**WHAT THE TASK ASKS**
Copy out each line of the rows below that contains the string "item". Uppercase and lowercase letters count as different.

[Part of a data file]
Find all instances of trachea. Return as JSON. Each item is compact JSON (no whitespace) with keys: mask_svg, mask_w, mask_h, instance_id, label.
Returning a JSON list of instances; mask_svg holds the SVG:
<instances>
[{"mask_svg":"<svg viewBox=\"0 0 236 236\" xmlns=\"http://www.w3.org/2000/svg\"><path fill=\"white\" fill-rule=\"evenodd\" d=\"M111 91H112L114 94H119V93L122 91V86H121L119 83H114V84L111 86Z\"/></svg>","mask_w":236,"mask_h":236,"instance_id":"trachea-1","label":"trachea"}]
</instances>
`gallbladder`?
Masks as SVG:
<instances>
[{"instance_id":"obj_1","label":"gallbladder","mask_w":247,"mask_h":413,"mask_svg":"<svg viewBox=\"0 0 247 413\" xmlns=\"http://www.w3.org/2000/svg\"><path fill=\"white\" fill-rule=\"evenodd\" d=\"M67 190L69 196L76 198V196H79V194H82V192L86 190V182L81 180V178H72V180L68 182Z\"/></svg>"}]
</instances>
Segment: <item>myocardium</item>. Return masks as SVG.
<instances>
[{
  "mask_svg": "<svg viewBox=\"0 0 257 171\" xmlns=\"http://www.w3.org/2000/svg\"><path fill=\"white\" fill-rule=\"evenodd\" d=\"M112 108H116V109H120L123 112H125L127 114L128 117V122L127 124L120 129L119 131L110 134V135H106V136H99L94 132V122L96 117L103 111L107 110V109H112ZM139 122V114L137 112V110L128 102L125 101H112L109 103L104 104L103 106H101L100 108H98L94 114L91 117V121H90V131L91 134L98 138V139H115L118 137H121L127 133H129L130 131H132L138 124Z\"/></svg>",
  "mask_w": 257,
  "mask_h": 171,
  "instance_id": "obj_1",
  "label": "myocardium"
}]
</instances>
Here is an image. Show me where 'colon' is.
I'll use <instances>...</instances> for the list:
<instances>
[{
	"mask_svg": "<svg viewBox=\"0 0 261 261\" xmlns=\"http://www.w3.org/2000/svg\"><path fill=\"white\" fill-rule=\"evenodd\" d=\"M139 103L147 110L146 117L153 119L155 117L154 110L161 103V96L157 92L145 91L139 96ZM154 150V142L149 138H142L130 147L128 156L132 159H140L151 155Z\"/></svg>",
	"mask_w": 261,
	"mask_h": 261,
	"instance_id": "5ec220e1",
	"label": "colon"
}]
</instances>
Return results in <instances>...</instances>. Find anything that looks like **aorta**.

**WRITTEN RESPONSE**
Find all instances of trachea. Return as JSON. Each item is compact JSON (no whitespace) with keys: mask_svg, mask_w, mask_h, instance_id, label.
Segment: <item>myocardium</item>. Return masks as SVG.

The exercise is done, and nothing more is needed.